• Görevler:
[a] AKP ve İzmir yazısındaki “İZMİR’den Erdoğan Aytekin gazetecilere bir e-mail gönderdi.” cümlesini İngilizceye çevirin.
[b] AKP ve İzmir yazısına göre gazetecilere e-posta gönderen kişi kimdir?
[c] AKP ve İzmir yazısını, gösterilen son cümlenin ardından sürdürün.

• Seçilen Metin:
· · ·
AKP ve İzmir’i bir araştırır mısınız?

İZMİR’den Erdoğan Aytekin gazetecilere bir e-mail gönderdi. İzmir üzerine sahnelenen oyunların açığa çıkarılması için sorular yöneltiyor:

Haberin Devamı

İşte ‘gâvur İzmir’ üzerine sorular:
1- İzmir’de belediye otobüslerindeki ajan provokatörleri a- Kimler eğitti? b- Bunlara ne kadar ücret ödendi? c- Ve bunu kim, hangi kurum, parti ya da kişi finanse etti?
2- “Vallahi billahi bunu ben yapmadım” deyip kim İzmir Büyükşehir Belediyesi’ne dava açtı?
3- Kemeraltı girişine birbirinden güzel kızlara son model tesettür giysiler giydirip defile yaptıranlar; a- Kimlerdi, b- Bunları kim eğitti? c- Bunlara ne kadar yevmiye ödendi? d- Bunları kim ya da kimler, hangi parti ya da kurumlar finanse etti?
4- Ulaştırma Personeli Eğitim Merkezi, a- Kim ya da kimler tarafından açıldı? b- Burada kimler eğitim verdi? c- Derslerin içeriği neydi? d- Bu kursları kimler finanse etti? e- İzmir BŞB çalışanlarının topluca tutuklanıp içeri tıkılmasında bu ajanlardan kimin ya da kimlerin ‘jurnali’ne başvuruldu?
5- Üçyol-Fahrettin Altay Meydanı arasındaki metro inşaatı neden yıllardır bitirilemiyor?
· · ·
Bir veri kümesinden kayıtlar

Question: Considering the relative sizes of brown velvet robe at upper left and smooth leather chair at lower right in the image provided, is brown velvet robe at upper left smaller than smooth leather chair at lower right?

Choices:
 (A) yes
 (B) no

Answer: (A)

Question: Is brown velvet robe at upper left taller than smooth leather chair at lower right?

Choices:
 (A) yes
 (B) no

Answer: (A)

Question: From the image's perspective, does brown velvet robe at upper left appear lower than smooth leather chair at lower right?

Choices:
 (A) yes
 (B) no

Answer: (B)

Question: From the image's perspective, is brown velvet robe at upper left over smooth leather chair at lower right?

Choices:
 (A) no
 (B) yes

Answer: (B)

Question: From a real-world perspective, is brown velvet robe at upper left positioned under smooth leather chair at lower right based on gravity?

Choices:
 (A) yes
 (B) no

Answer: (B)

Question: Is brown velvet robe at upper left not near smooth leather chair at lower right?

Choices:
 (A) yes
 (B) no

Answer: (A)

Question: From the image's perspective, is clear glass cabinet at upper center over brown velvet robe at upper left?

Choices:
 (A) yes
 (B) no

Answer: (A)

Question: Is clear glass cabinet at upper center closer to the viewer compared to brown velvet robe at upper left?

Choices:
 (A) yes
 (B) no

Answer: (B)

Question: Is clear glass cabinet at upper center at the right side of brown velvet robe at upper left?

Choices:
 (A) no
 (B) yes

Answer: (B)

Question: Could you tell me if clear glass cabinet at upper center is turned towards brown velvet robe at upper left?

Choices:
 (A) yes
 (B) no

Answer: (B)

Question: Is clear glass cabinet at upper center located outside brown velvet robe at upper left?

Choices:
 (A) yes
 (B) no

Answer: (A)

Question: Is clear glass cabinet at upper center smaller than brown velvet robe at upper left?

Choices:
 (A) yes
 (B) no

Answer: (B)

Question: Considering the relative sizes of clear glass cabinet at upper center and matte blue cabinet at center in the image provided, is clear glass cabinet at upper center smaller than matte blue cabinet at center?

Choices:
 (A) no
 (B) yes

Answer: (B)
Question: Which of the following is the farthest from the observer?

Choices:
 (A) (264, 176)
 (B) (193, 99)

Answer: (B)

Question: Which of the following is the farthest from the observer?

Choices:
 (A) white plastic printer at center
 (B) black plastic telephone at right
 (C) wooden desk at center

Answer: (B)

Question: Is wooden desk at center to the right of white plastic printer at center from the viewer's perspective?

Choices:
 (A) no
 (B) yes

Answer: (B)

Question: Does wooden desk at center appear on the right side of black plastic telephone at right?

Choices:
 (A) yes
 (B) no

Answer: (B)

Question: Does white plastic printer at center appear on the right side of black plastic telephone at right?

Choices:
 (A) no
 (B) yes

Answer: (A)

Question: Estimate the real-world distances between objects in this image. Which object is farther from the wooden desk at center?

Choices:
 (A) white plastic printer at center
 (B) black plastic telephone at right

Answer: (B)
· · ·
• Görev Yanıtları:
[a] Erdoğan Aytekin sent an email to journalists from İzmir.

[b] Gazetecilere e-posta gönderen kişi Erdoğan Aytekin'dir.

[c]
a- Yani Başbakan her türlü kolaylığı gösterdiğini belirtirken, bu nasıl oluyor? b- Üçyol-Fahrettin Altay arasındaki esnaf ve ticaret erbabının yakınmalarından kimler rant sağlıyor? CHP mi? İzmir BŞB mi? Yoksa iktidar mı?
6- Kapı kapı gezen bu tesettürlü propagandistleri, a- Kimler eğitiyor? b- Bunlara ne kadar ücret ödeniyor? c- Ve bunu kim ya da kimler finanse ediyor?
Bir vatandaş olarak Bilgi Edinme Hakkımı kullanmak istiyorum.
AKP’den ya da başka kaynaklardan hangi kişi ya da kurum olursa olsun beni bilgilendirirlerse sevinirim.”

Haberin Devamı

Mitingin şifresi

DEVLET Bahçeli’nin dün İzmir’de Gündoğdu Meydanı’ndaki ‘Bayrak mitingi’ndeki konuşması ‘kaba milliyetçilik’ anlayışının çok ötesindeydi; vatanseverliğin altını defalarca çizdi; ulusalcılığa ilk kez bu kadar yakın oldu. Evet... Bütün Ege İzmir’deydi; bu miting çok konuşulacak.
Diyarbakır’da 21 Mart Nevruz kutlaması ile 20 Nisan İzmir’deki ‘Bayrak mitingi’ni siyaseten yorumlamak gerekir.
Geçmişte CHP ve DSP için gösterilen birleşme çabaları gerçekleşmedi ama bu ‘bayrak’ çok şeyler yapacak gibi... Dersler de çıkarılacak; bir dönüşümün habercisi mi olacak?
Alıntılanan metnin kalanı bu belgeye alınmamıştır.